Since 2016, France has installed "traffic restriction zones" (ZCR or zones à circulation restreinte) only accessible with an anti-pollution certificate. The aim of introducing this environmental vignette is to encourage cleaner, less polluting forms of transport. Vehicles registered outside of France also need to display a Crit'Air certificate.
What is Crit’Air?
Crit’Air is an air quality certificate. Basically it's a round vignette to stick on your vehicle. Each vignette corresponds to a category of vehicle, determined by atmospheric pollutant emission levels. There are 6 different categories of certificate, each with a different colour.
Once issued and displayed on the vehicle windscreen, the vignette is valid for the lifespan of the vehicle. Whatever the vehicle may be.
Where do we need a Crit’Air certificate?
The certificate is only mandatory in certain zones. Inner-city Paris became the first traffic restriction zone in France where the vignette has been mandatory since July 2017, Mondays to Fridays, 8.00am to 8.00pm.
Elsewhere in France, restricted traffic zones can be implemented temporarily during pollution peaks, for example in big cities such as Grenoble, Toulouse, Lille, Lyon, Strasbourg and Annecy. Other towns should soon be following their example.

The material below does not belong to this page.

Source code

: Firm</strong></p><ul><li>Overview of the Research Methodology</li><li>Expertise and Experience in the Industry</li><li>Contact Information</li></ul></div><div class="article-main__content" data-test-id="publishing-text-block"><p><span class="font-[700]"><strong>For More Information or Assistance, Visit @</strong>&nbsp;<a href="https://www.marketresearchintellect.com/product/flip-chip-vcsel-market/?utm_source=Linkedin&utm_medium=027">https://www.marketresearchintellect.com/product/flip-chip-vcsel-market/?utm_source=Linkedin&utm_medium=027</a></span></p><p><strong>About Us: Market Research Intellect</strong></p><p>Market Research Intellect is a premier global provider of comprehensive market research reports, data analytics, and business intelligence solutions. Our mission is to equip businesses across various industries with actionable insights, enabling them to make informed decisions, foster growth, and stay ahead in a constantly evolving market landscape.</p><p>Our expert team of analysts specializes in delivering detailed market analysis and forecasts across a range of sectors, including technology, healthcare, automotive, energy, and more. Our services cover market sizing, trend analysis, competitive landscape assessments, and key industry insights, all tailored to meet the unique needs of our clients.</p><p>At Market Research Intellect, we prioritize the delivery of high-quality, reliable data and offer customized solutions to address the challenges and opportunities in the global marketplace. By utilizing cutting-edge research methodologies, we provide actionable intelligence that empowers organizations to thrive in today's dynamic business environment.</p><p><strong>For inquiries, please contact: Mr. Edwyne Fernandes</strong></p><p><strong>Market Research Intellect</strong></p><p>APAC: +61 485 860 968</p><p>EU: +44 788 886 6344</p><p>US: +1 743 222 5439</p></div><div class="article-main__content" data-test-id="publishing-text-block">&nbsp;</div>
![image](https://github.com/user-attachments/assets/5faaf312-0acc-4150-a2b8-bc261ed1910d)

In Nouvelle-Aquitaine, the certificate is not mandatory. However the approach is widely supported by public services in Nouvelle-Aquitaine.
How do you get a Crit’Air vignette?
French or foreign drivers can order the vignette on line on the Ministère de la Transition Ecologique et Solidaire's website (this is the only official website authorised to issue it).
The vignette costs €3.70 excluding postage. Postage costs are currently €4.18 for delivery in France, €4.80 for deliveries to the European Union and Switzerland, and €5 outside the European Union. Estimated delivery time is between 5 to 10 days.
N.B. offending vehicles will be subject to a €68 fine for a private car and €135 for a coach.